--- PROBLEM STATEMENT ---
Give the data again exactly, without images.

--- PROVIDED MATERIAL ---
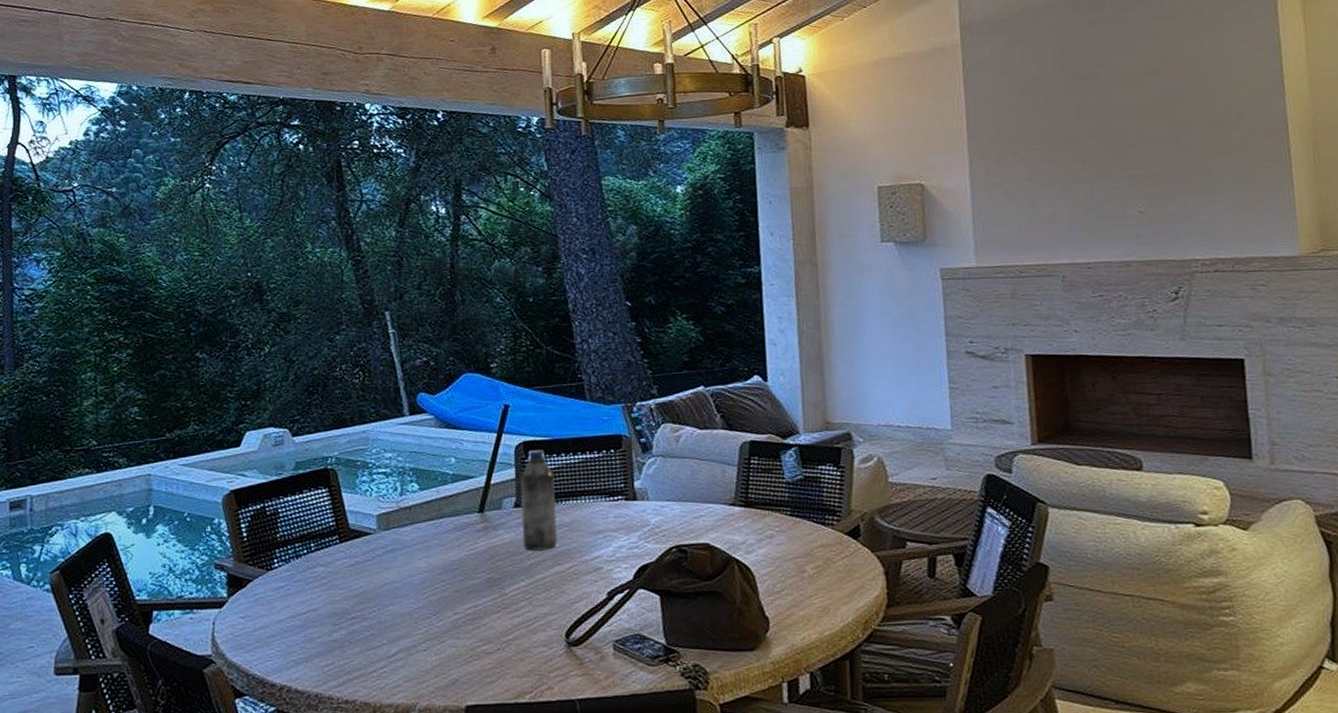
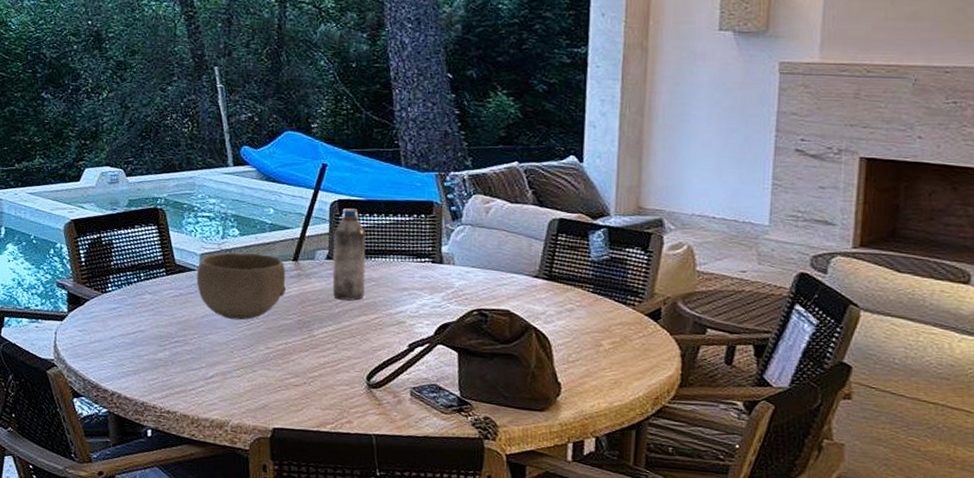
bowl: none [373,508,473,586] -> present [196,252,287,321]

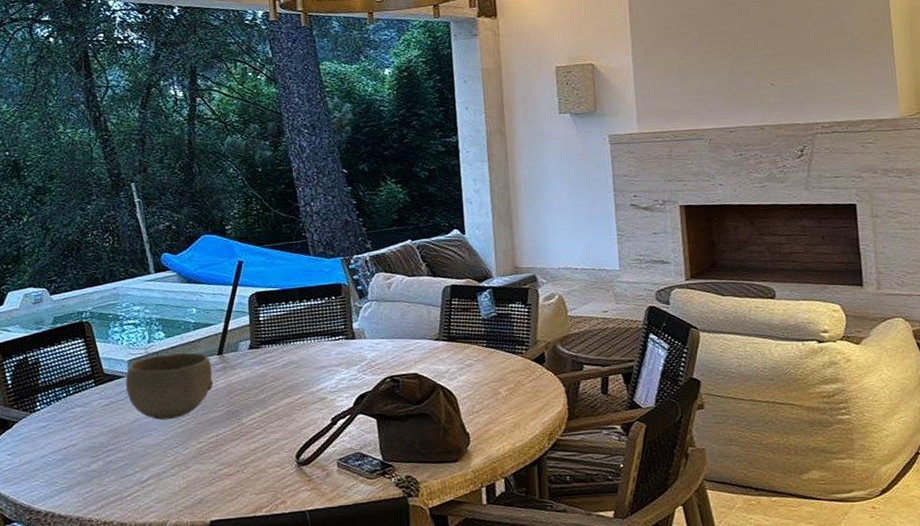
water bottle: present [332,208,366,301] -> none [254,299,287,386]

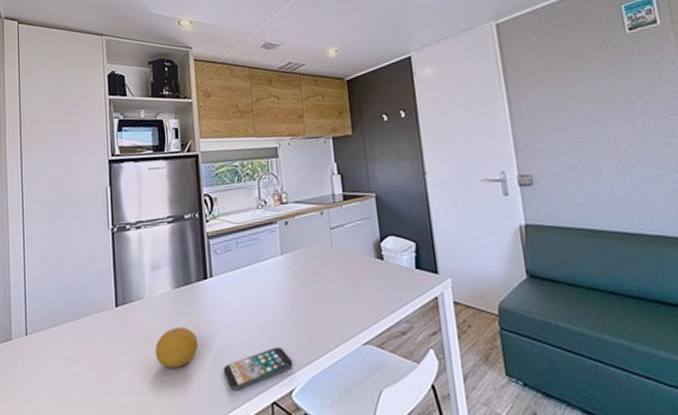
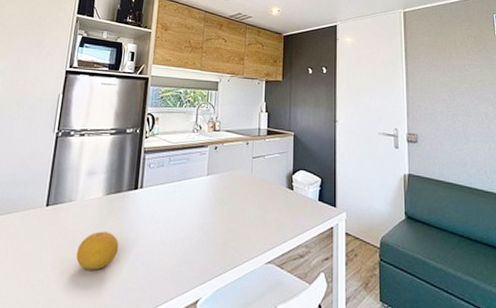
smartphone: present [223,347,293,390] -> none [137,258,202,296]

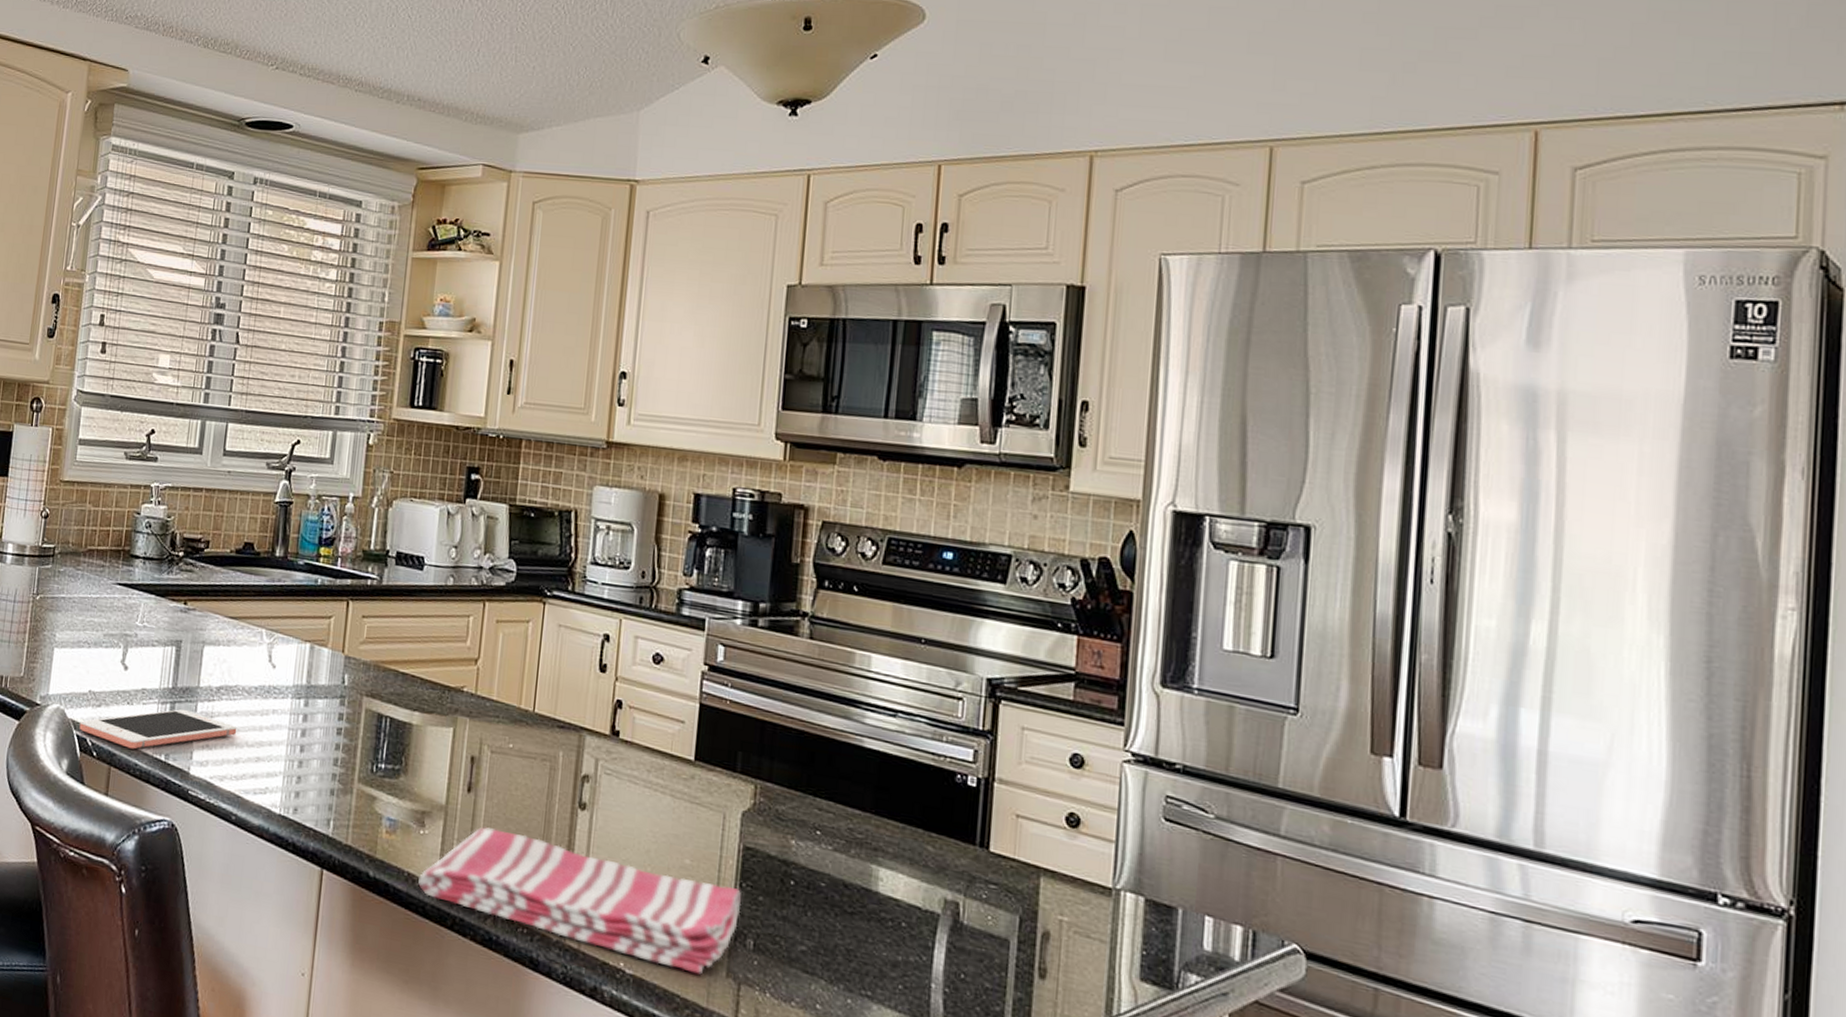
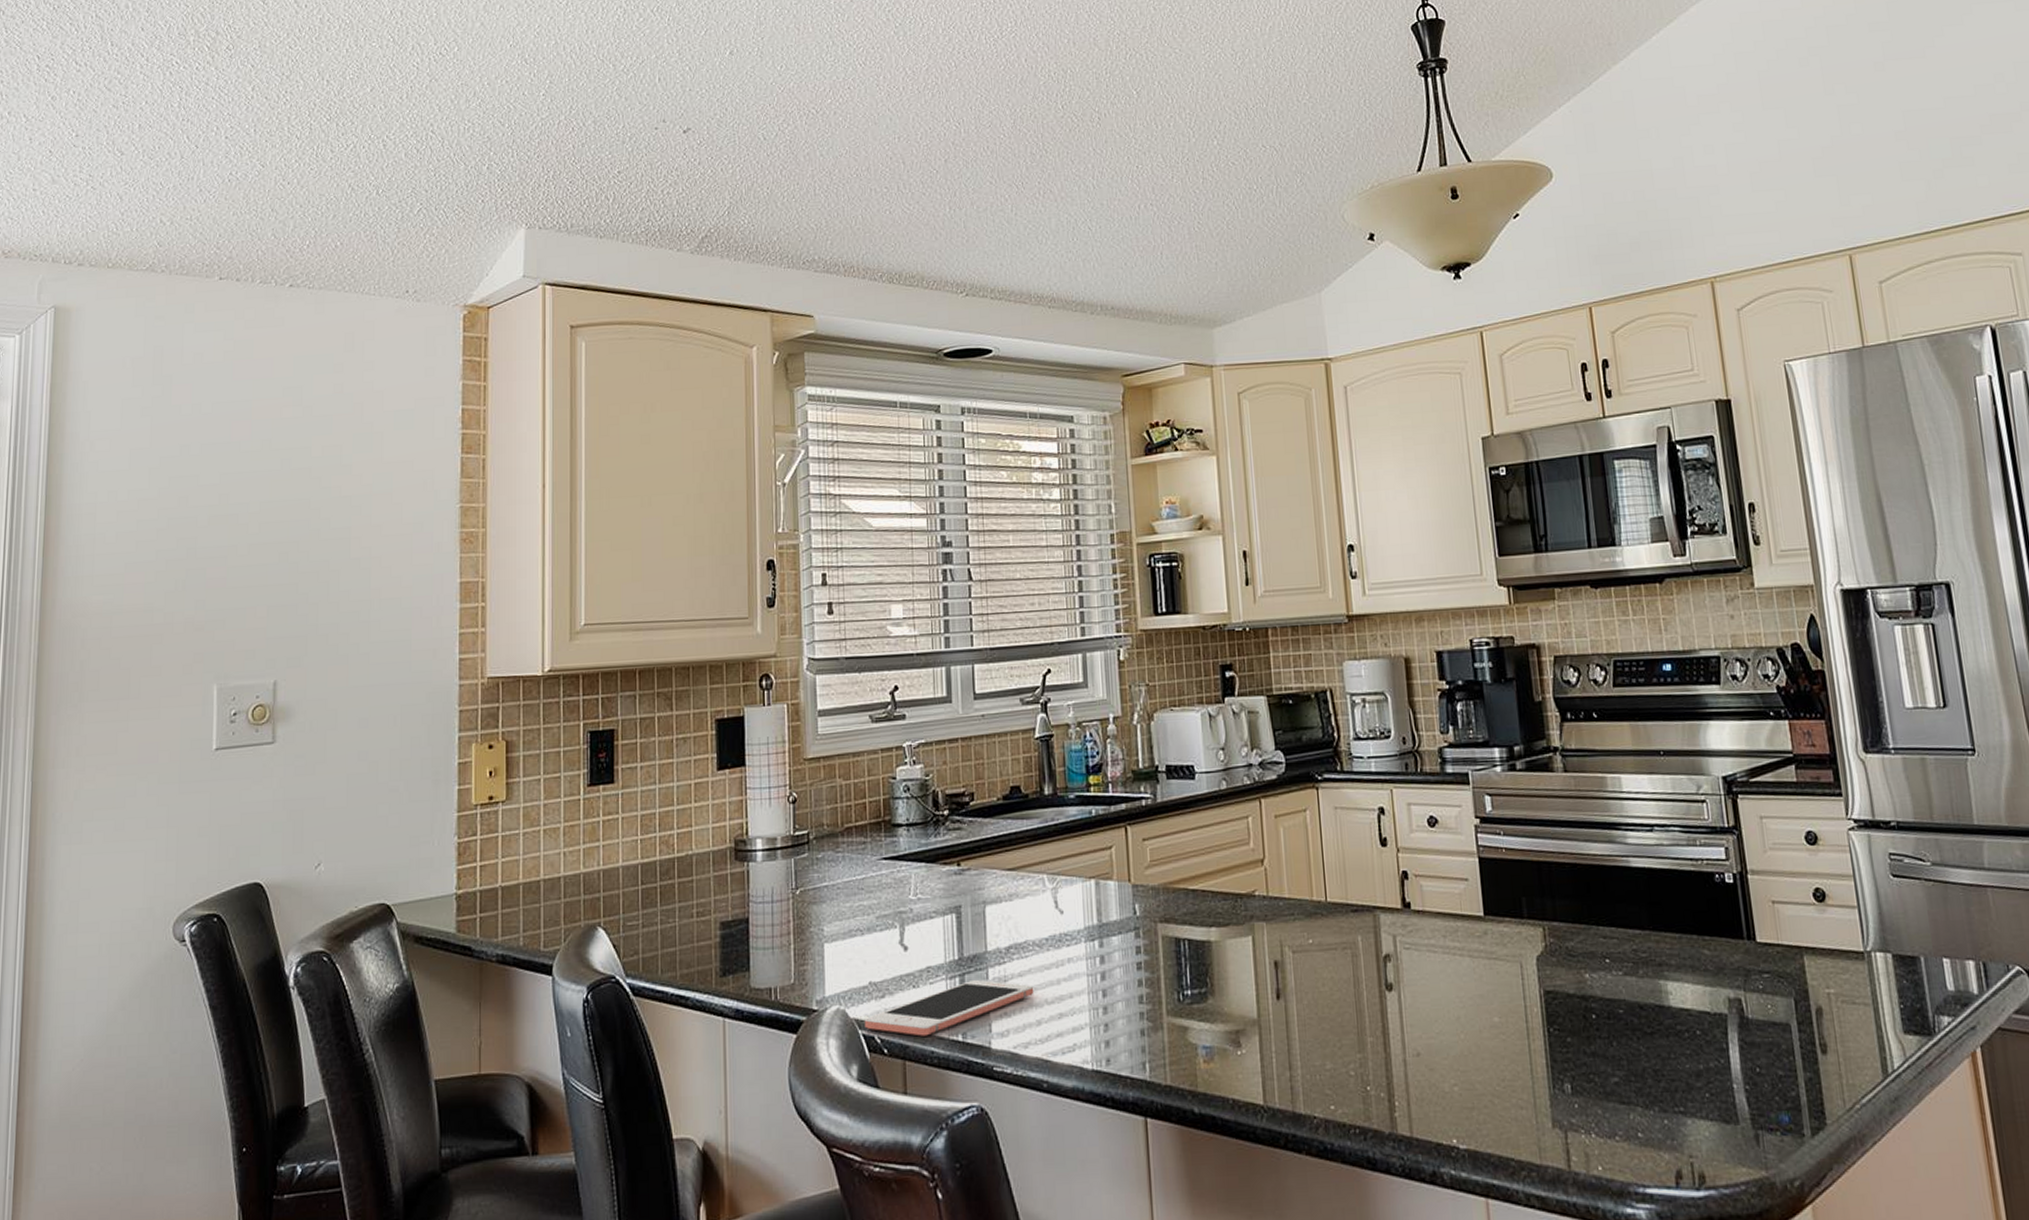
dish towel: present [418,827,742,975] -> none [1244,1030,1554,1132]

--- RESULT OF THIS EXERCISE ---
bowl: none [373,508,473,586] -> present [196,252,287,321]

water bottle: present [332,208,366,301] -> none [254,299,287,386]

smartphone: present [223,347,293,390] -> none [137,258,202,296]

dish towel: present [418,827,742,975] -> none [1244,1030,1554,1132]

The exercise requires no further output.